Bir seçimi daha geride bıraktık. Seçim sonuçlarının herkes için, ülkemiz için hayırlı olmasını diliyorum. Pek çok yerde yeni yönetimler yeni yöneticiler göreve geldi. Seçim kampanyaları boyunca bol bol nutuk dinledik. Zaman Zaman gerildik. Tezatlarla dolu konuşmalara gülüp geçtik. Seçim süreci sona erdi. Antalya' da seçmen CHP dedi. Muhittin Böcek yarışı önde bitirdi. Muratpaşa Belediyesinin kazananı yine Ümit Uysal oldu. Döşemealtı'nda Turgay Genç'te yeniden kazananlardandı. Aslına bakarsanız, Antalya'lılar başarılı buldukları Başkan'ları yine seçerek kente hizmetlerine devam etmelerini istedi. Onlar da öyle yapacaklar. Artık seçim bitti. Geçim derdi başladı. Hayat yeniden rutin akışına döndü. Antalya' ya bahar geldi. Artık seçmenler olarak beklentimiz, seçilenlerin tezatsız, dürüst ve ilkeli bir yönetim anlayışı sergilemeleri ve toplum çıkarlarını her şeyin üstünde tutmalarıdır. Şurası bir gerçek ki, hangi partiden olursa olsun, adaletli bir yönetim barış, huzur ve kardeşliği besler. 
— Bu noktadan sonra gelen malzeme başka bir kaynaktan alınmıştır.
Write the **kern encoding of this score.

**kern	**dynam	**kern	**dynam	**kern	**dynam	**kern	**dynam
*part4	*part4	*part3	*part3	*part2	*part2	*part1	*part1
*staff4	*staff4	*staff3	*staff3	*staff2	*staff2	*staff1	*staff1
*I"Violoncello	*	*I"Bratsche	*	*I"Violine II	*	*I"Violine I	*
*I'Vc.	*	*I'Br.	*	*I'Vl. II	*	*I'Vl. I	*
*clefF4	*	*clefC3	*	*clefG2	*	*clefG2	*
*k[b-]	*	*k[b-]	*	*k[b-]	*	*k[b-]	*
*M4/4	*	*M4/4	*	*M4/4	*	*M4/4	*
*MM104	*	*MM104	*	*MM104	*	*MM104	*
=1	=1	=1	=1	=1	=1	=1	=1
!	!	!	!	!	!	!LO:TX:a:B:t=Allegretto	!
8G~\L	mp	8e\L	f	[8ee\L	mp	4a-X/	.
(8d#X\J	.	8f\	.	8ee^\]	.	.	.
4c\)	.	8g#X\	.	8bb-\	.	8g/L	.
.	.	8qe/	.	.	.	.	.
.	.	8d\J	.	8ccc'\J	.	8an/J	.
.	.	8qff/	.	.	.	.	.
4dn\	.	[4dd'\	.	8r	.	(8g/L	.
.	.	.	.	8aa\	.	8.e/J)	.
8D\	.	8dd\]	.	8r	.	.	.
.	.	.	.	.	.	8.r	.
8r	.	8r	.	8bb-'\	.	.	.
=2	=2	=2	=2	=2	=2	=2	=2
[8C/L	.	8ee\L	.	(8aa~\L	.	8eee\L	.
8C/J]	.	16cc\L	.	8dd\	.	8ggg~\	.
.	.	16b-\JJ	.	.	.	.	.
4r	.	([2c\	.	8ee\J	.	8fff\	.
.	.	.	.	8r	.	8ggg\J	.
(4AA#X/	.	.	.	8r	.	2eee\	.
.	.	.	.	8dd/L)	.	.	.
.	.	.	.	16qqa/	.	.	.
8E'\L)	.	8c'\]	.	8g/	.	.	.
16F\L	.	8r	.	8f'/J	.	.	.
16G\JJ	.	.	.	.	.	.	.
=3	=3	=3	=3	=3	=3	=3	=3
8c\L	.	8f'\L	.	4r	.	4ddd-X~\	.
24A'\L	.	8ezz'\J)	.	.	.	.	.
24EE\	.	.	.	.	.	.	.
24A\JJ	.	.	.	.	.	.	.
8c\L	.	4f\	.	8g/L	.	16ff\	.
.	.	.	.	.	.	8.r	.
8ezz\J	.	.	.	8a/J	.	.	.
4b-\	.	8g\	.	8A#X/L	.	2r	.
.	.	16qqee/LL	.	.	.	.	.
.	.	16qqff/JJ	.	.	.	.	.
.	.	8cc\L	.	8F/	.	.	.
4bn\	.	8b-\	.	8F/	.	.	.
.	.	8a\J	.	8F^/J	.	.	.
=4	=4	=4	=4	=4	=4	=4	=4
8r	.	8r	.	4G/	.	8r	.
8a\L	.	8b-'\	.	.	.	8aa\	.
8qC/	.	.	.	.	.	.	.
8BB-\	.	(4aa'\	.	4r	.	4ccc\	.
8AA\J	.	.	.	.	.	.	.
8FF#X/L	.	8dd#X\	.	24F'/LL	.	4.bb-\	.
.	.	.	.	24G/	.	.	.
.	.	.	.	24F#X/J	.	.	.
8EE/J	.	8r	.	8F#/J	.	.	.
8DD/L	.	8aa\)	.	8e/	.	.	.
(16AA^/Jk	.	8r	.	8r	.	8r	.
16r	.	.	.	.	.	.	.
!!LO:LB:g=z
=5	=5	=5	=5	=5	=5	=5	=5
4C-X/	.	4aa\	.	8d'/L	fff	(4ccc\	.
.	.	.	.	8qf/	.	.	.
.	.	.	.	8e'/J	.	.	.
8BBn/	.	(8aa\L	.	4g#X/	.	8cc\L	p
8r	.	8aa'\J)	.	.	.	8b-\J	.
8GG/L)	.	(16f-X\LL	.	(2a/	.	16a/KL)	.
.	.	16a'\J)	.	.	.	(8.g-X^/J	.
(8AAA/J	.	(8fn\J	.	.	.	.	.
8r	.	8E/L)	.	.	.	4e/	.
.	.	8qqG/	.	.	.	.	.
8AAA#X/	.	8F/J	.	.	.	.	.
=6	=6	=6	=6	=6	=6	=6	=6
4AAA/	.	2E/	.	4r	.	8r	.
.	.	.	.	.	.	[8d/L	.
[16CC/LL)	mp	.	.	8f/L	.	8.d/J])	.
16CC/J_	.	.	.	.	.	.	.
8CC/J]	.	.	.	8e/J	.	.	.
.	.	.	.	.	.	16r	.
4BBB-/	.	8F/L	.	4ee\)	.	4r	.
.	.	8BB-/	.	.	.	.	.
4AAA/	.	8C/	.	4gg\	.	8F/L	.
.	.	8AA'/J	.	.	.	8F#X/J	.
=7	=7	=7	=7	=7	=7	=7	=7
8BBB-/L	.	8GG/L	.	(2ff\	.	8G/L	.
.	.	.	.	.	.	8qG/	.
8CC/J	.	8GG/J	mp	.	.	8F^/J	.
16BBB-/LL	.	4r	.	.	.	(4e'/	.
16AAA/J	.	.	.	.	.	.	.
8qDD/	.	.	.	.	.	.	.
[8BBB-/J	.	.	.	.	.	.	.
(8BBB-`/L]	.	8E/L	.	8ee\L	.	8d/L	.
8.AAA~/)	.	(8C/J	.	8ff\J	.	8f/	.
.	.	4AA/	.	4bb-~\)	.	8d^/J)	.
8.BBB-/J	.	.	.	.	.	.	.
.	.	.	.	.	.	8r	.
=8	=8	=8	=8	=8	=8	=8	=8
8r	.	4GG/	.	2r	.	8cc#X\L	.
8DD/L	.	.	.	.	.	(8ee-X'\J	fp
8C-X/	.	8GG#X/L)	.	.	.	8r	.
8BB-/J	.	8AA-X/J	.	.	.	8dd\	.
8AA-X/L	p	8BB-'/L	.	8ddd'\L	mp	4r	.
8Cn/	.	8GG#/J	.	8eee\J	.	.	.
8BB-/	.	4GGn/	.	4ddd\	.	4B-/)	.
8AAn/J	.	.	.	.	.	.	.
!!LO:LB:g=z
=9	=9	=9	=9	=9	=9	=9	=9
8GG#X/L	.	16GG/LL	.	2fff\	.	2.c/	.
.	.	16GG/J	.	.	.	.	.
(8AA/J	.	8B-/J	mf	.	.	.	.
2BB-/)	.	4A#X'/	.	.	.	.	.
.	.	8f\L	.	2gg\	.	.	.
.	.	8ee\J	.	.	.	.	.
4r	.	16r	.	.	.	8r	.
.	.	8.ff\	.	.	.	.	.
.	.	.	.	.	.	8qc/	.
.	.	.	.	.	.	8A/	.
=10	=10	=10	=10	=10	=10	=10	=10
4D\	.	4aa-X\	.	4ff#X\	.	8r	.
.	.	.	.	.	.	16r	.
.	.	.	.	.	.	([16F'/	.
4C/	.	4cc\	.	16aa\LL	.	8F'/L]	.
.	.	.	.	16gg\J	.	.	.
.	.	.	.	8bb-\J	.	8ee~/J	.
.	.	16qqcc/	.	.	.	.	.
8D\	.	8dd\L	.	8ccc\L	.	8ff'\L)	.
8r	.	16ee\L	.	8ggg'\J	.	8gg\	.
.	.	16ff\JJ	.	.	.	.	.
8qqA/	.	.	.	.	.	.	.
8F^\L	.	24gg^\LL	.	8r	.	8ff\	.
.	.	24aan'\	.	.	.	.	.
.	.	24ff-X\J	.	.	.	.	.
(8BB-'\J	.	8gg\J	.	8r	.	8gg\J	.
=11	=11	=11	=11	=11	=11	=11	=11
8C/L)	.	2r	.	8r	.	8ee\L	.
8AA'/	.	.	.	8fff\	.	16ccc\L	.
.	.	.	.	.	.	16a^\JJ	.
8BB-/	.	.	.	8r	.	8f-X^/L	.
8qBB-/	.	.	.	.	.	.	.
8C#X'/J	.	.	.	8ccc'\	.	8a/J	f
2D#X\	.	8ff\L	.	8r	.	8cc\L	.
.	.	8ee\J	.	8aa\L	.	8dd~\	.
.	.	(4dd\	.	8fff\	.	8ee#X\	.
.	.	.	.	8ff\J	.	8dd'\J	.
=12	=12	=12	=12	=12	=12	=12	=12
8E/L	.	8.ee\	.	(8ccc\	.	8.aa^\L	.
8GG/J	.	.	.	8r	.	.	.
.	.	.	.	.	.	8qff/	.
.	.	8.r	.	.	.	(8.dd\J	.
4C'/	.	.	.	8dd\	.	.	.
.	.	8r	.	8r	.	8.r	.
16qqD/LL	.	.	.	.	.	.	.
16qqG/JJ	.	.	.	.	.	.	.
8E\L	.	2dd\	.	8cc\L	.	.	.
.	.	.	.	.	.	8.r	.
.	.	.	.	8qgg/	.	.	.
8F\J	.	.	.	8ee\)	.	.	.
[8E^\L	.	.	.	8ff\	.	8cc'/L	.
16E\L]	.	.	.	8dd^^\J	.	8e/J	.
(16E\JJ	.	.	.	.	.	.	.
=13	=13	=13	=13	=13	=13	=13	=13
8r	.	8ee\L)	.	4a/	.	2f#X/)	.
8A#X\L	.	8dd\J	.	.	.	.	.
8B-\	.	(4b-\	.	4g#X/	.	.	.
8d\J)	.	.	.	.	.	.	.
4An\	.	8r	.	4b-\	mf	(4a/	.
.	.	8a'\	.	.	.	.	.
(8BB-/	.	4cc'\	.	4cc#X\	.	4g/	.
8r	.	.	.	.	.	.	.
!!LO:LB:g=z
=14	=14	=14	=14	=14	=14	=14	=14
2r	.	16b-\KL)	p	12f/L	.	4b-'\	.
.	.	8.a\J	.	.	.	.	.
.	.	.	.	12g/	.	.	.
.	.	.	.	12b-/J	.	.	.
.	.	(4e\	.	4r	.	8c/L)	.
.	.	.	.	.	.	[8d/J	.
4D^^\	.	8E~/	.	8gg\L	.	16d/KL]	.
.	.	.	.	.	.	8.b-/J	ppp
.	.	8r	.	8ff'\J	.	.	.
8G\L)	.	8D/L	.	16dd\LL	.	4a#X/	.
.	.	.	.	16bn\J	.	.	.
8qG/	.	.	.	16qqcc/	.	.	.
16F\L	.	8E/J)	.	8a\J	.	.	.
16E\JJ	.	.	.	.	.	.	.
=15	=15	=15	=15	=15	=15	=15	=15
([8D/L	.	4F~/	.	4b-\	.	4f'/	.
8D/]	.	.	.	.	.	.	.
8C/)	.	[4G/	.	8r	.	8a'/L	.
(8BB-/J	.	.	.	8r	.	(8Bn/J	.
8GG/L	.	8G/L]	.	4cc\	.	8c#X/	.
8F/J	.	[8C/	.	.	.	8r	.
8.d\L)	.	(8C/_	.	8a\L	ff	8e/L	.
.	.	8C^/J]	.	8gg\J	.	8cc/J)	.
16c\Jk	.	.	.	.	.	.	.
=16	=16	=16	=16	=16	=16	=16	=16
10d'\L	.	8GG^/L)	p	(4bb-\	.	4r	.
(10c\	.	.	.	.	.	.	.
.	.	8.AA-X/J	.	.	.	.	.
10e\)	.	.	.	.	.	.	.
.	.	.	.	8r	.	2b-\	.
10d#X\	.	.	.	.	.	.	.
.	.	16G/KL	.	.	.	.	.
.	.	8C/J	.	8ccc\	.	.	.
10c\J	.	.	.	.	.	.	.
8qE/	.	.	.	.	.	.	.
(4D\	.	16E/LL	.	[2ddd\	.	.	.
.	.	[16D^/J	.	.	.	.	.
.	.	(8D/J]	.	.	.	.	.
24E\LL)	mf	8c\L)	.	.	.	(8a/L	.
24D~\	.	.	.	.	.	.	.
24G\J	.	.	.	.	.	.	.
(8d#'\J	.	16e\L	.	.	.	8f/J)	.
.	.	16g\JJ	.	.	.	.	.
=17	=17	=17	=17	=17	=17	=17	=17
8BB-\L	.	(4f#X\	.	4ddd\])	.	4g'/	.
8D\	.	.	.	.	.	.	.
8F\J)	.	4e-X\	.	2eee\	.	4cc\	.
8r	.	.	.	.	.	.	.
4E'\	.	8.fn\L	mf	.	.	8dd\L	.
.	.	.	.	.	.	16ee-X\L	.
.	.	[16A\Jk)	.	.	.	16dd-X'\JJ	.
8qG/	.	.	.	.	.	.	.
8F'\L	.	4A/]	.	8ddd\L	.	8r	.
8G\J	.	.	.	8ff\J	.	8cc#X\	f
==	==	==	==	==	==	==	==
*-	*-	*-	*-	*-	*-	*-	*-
 Seçimlerin gergin ortamından sonra fıkralarla gülümseyelim biraz;

 "Temsilci"
"Parti Başkan'ı Temel, seçimde Cemal' i aday listesine koyunca, partililer itiraz etmiş:

- O üçkağıtçının biridir!
Başkan cevap vermiş:

- Memlekette o kadar çok var ki, Cemal' de onları temsil etsin."

Fıkra bu ya; Koca Ragıp Paşa, Sadrazamlığı sırasında bir toplantıda, hepsi de muteber yerlerde bulunmuş, yüksek memurlara ve yöneticilere sormuş:
 -Rüşvet yemediğinize yemin eder misiniz?
Hepsi gürül gürül yemin etmiş. Paşa bir köşede süklüm püklüm oturan şair Haşmet' e dönmüş:
 - Sen de devlet memuriyetinde bulundun. Niye "rüşvet almadım" diye yemin edemiyorsun?
 - Efendimiz, yalan yere yemin edenlerin çarpılacağı, ağzına yüzüne felç geleceği, hatta konuşamayacağı dilinin tutulacağı hakkında bir inanç vardır. Şimdi ben bekliyorum, eğer bu zatı muhteremlere bir şey olmazsa, ben de yemin edeceğim." Demiş şair Haşmet.
Hoşçakalın sevgili okurlar. Her şey gönlünüzce olsun.